At a Unified Government of Wyandotte County and Kansas City, Kansas Commission meeting last winter, a woman described the plight of her new neighbor who’d taken over the home of a previous tenant who simply left their dog behind, outdoors, when they moved. The new tenant already had a dog and couldn’t take in the new one, who was desperate to get inside and kept scratching and scratching, leaving streaks of blood on the door. Animal Control said there was no shelter space and nothing they could do.

Abandoned animals who haven’t been spayed or neutered scavenge for food, and follow the call of nature and make babies. As Cheryl shared above, kittens who lack sufficient human interaction become feral cats. The Heart of America Humane Society’s TNR Angels are doing a lot of good in diligently and creatively working to trap and location-tag feral cats, take them for vet care including spaying/neutering, and then return them to their familiar neighborhoods where they can live out their lives without multiplying quite so exponentially the number of kittens who have to be born into a life of hardship.

As social democrats who see our country’s trend towards ever-increasing economic and psychological instability as food, transportation and housing costs skyrocket and wages stagnate, we must get behind every initiative that increases warmth, well-being and love for every living creature.
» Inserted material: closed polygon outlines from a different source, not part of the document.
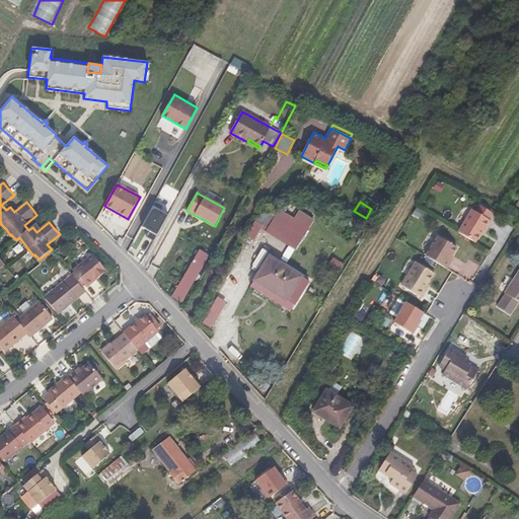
[(153,242),(168,216),(160,212),(163,207),(156,203),(142,228),(149,232),(146,238),(153,242)]
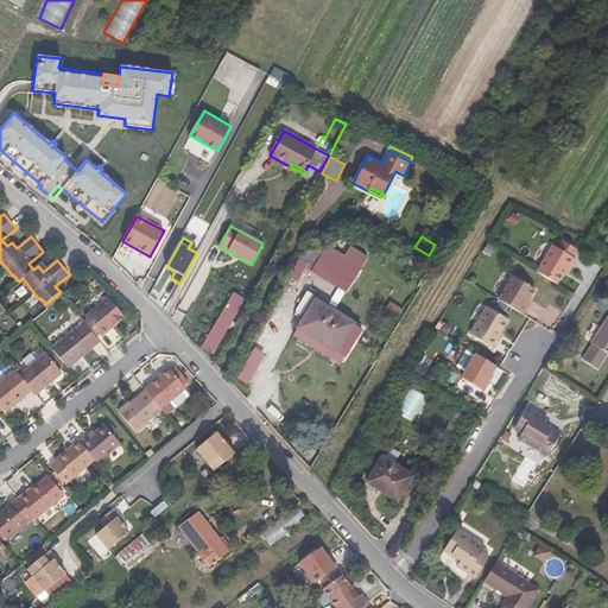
[(312,271),(347,292),(369,257),(352,246),(346,255),(329,245),(312,271)]
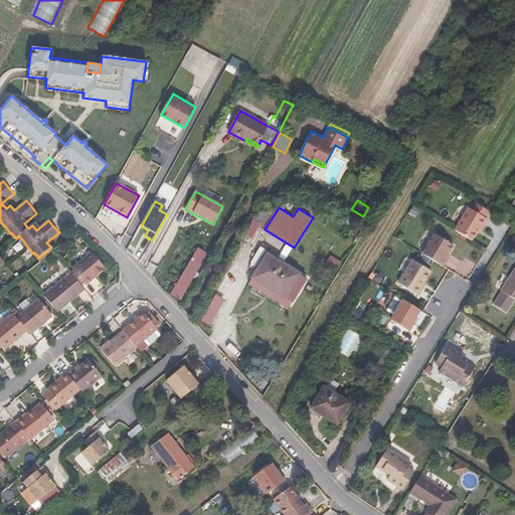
[(358,224),(363,216),(351,209),(347,216),(358,224)]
Prison animal programs are one such initiative, such as the FORWARD program — Felines and Offenders Rehabilitation with Affection, Reformation and Dedication — at Pendleton Correctional Facility, a maximum security prison outside of Indianapolis. (https://www.indystar.com/story/news/local/indianapolis/2020/10/19/cats-inmates-rehabilitate-each-other-through-animal-care-program/5798291002/)

We must also support incentives to exponentially increase the number of pet-friendly low-income apartments, and legislation to fund more training and resources for at-risk pet owners — those with barriers that threaten their ability to be consistently responsible in caring for their pets. In these soul-crushing times, it can be tempting to retreat into tunnel vision, and decide that any problems peripheral to our central focus will have to be left to others. I’m reminded of the old — possibly Hopi elders’ — quote: “We are the ones we have been waiting for.”

No one person can do everything, but as social democrats, we know that all change results from being willing to do at least one thing — whether volunteering at shelters or as TNR Angels ourselves, sheltering and feeding stray and feral cats on our own property while also seeking the Humane Society’s help in getting them spayed/neutered and vaccinated, or donating generously to worthy organizations like the Heart of America Humane Society (https://heartofamericahs.org/).

This is part of a larger effort to keep encouraging others to add their own personal threads to our social safety net, until the gaps are filled and we evolve beyond this despair-inducing world of what novelist Raymond Chandler termed “mean streets”.

Susan Stevens is the Chair of the Kansas City, Kansas chapter of SDUSA.